A trial court is required to properly instruct the jury on a party's theory of the case. Wood v. Groh, 269 Kan. 420, 423, 7 P.3d 1163 (2000). When reviewing challenges to jury instructions, this court is required to consider all the instructions together, read as a whole, and not to isolate any one instruction. If the instructions properly and fairly state the law as applied to the facts of the case, and a jury could not reasonably have been misled by them, the instructions do not constitute reversible error even if they are in some way erroneous. State v. Mitchell, 269 Kan. 349, 355, 7 P.3d 1135 (2000).
BPA argues that PIK Civ. 3d 126.31 should have been modified to incorporate the holding from Agnew. The instruction given to the jury reads:
"A landlord who leases parts of its premises to different tenants and expressly or impliedly reserves other parts thereof, such as entrances and walks, for the common use of different tenants, has a duty to exercise ordinary care to keep in a safe condition such reserved parts for use in the manner and for the purpose intended."
The jury was also instructed:
"Negligence is the lack of ordinary care. It is the failure of a person to do something that an ordinary person would do, or the act of a person in doing something that an ordinary person would not do, measured by all the circumstances then existing."
BPA's purposed instruction read:
"Absent unusual circumstances, a landlord does not breach the duty of ordinary care owed to tenants to keep premises in a reasonably safe condition by not removing accumulated precipitation from exterior surfaces during a winter storm and a reasonable time thereafter."
As discussed, there are numerous factual differences between Agnew and the present case. Ultimately, the jury here was instructed to apply the "ordinary care" standard to the evidence presented in the case. BPA acknowledges that it was allowed to argue its version of the facts to the jury. It was permitted to argue that due to the circumstances of the ongoing storm, it was unreasonable to expect BPA to salt the sidewalks until a reasonable time thereafter. The jury was allowed to consider this argument in determining whether BPA exercised ordinary care under the circumstances.

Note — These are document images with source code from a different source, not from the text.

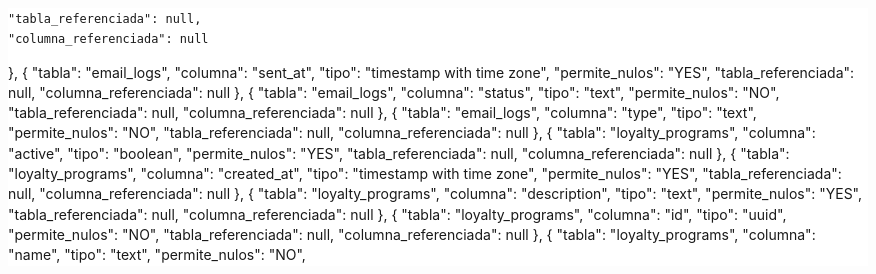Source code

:     "tabla_referenciada": null,
    "columna_referenciada": null
  },
  {
    "tabla": "email_logs",
    "columna": "sent_at",
    "tipo": "timestamp with time zone",
    "permite_nulos": "YES",
    "tabla_referenciada": null,
    "columna_referenciada": null
  },
  {
    "tabla": "email_logs",
    "columna": "status",
    "tipo": "text",
    "permite_nulos": "NO",
    "tabla_referenciada": null,
    "columna_referenciada": null
  },
  {
    "tabla": "email_logs",
    "columna": "type",
    "tipo": "text",
    "permite_nulos": "NO",
    "tabla_referenciada": null,
    "columna_referenciada": null
  },
  {
    "tabla": "loyalty_programs",
    "columna": "active",
    "tipo": "boolean",
    "permite_nulos": "YES",
    "tabla_referenciada": null,
    "columna_referenciada": null
  },
  {
    "tabla": "loyalty_programs",
    "columna": "created_at",
    "tipo": "timestamp with time zone",
    "permite_nulos": "YES",
    "tabla_referenciada": null,
    "columna_referenciada": null
  },
  {
    "tabla": "loyalty_programs",
    "columna": "description",
    "tipo": "text",
    "permite_nulos": "YES",
    "tabla_referenciada": null,
    "columna_referenciada": null
  },
  {
    "tabla": "loyalty_programs",
    "columna": "id",
    "tipo": "uuid",
    "permite_nulos": "NO",
    "tabla_referenciada": null,
    "columna_referenciada": null
  },
  {
    "tabla": "loyalty_programs",
    "columna": "name",
    "tipo": "text",
    "permite_nulos": "NO",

Given the factual differences between the present case and Agnew, it does not appear that the trial court abused its discretion when it refused to give BPA's proposed instruction. The instruction which was given fairly and accurately stated the law as it applies to landlord-tenant relationships. The trial court could have given an instruction to the jury concerning the legal principle of Agnew. However, we do not believe the trial court committed reversible error by failing to give such an instruction in this case.
Finally, even if the trial court should have given an Agnew instruction, we question whether BPA's proposed instruction was sufficient. To instruct the jury to determine the meaning of "absent unusual circumstances," without any further guidance or explanation, possibly would have been more confusing than helpful for the jury.